═══ Records

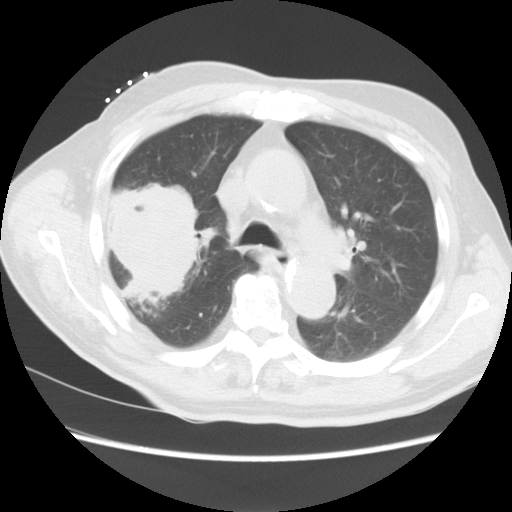
Chest CT, one axial slice. Slice 10 of 15 in the series (ordered by position). Reconstruction kernel STANDARD. Lung window (W 1500 / L -600 HU). 512 × 512 image matrix. Patient: male, 68 years. Case-level facts recorded for this patient, not image findings: clinical TNM (as recorded): T4 N3 M0.
Structures marked on this image (bounding box drawn by a radiologist):
- lung tumour (recorded histology: squamous cell carcinoma): box from (x=97, y=178) to (x=206, y=324) px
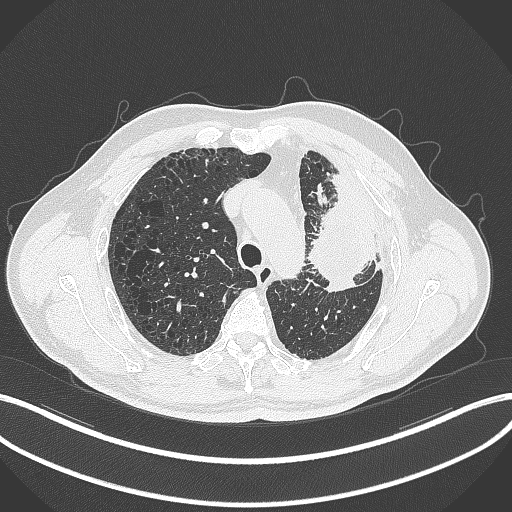
Chest CT, one axial slice. Slice 237 of 297 in the series (ordered by position). Lung window (W 1500 / L -600 HU). 1 mm slice thickness. 512 × 512 image matrix. Patient: male, 68 years. Case-level facts recorded for this patient, not image findings: clinical TNM (as recorded): T3 N3 M1.
Outlined on this slice (bounding box drawn by a radiologist):
- lung tumour (recorded histology: adenocarcinoma): bounding box <303,175,382,293> (left, top, right, bottom; pixels)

══════

▸ **Brief**
Would you please give the number of lines in the data above that contain the string "patient"? Reply with that number only.

▸ **Response for this exercise**
2